TASK ITEM A>
Answer these questions using the passage on transformational balance-of-power strategy:
(i) Which two countries does the strategy assume pose a long-term threat to U.S. interests?
(ii) What does the approach recognize regarding permanent spheres of influence?
(iii) Besides preventing great power conflict, what is the end goal of the strategy?
TASK ITEM B> Write the text that follows the last sentence of the passage on transformational balance-of-power strategy.

PASSAGE TO READ>
A transformational balance-of-power strategy starts from the assumption that China and Russia under their current management and with their current configuration of power pose a long-term threat to the interests of the United States, but one that cannot be countered by direct action. The transformational balance of power seeks to make the costs for a direct clash with the United States too high for Moscow and Beijing to pay, but at the same time is designed to prevent either from consolidating clear and defined spheres of influence—and, more significantly, from being able to repress movements for democratic change either on their frontiers or ultimately within their own societies. This approach therefore recognizes no permanent spheres of influence or delineation of “lines” (even if it seeks to promote more informal rules of the game). The end goal is not simply to prevent great power conflict but also to promote integration and assimilation into the U.S.-led international system.

RAW DATA>

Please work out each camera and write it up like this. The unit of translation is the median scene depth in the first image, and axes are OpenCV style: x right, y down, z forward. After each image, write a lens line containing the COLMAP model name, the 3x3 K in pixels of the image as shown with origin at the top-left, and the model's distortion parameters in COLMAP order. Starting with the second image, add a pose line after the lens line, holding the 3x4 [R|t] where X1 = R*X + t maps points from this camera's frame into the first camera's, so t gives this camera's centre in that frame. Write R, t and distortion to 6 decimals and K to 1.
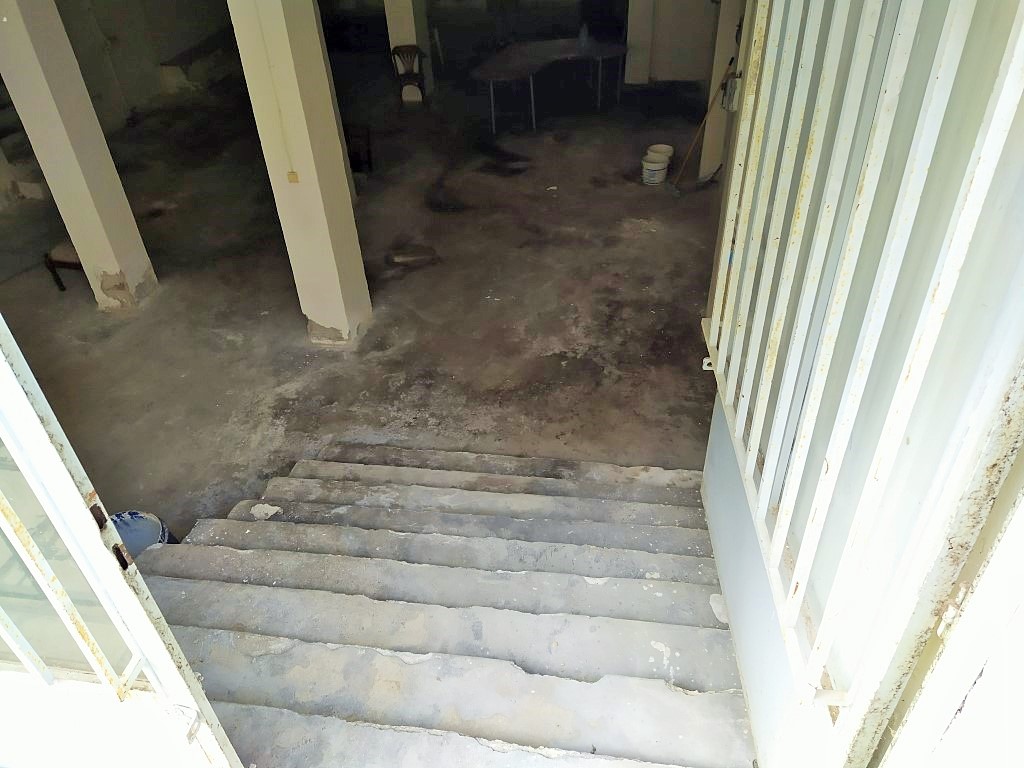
lens RADIAL K [[767.3, 0, 512.0], [0, 767.3, 384.0], [0, 0, 1]] dist [0.063627, -0.009155]
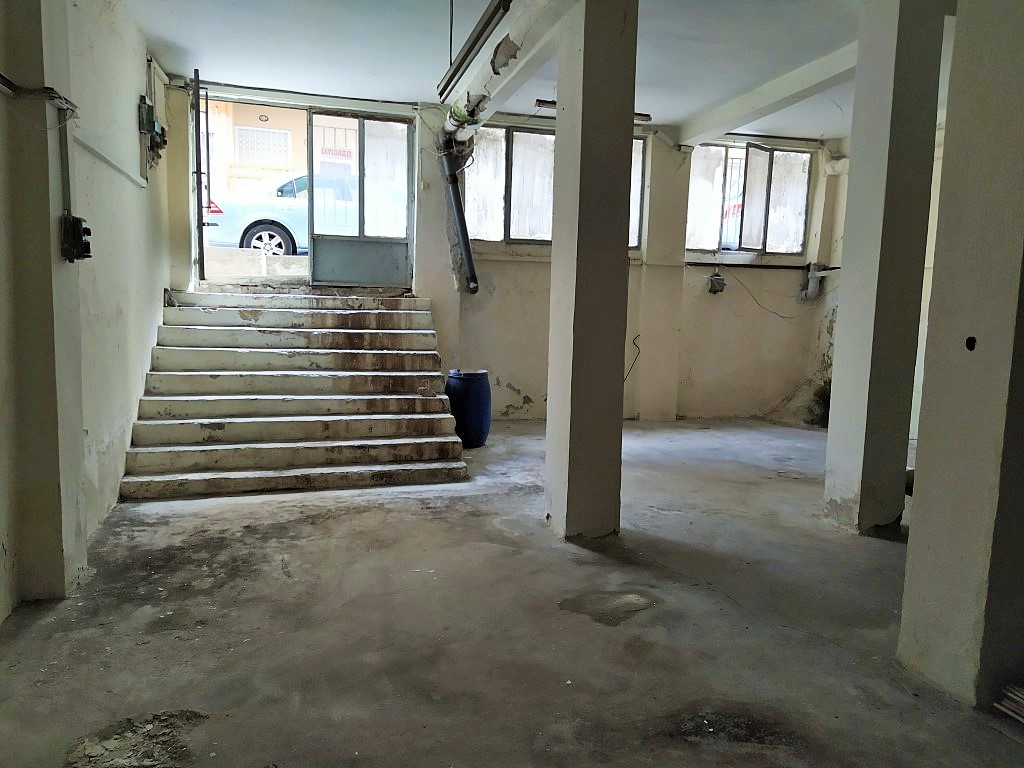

WRITTEN RESPONSE A>
(i) China and Russia.
(ii) It recognizes no permanent spheres of influence.
(iii) To promote integration and assimilation into the U.S.-led international system.

WRITTEN RESPONSE B>
However, the resulting competition may incentivize countries to compete and contest using non-traditional tools of statecraft, the so-called “measures short of war,” which would include economic tools (such as debt diplomacy) and the deployment of cyber measures. Chinese military thinkers have reportedly argued that under such conditions using legal action, economic pressure or cyberattacks should move beyond traditional battlefields to target “culture, information networks, economics and finance, natural resources and energy”—in part, to shift the struggle away from the conventional warfare capabilities where the United States still predominates into other arenas where countries like China (or Russia) can find advantage on their own terms. In a similar vein, while there is much that remains unclear about the “Afghan bounties story” (allegations that Russian military intelligence made payments to Taliban elements and organized crime to target U.S. forces in Afghanistan), the basic charge fits into this playbook: an approach that avoids direct confrontation in favor of using proxies to roll back American influence.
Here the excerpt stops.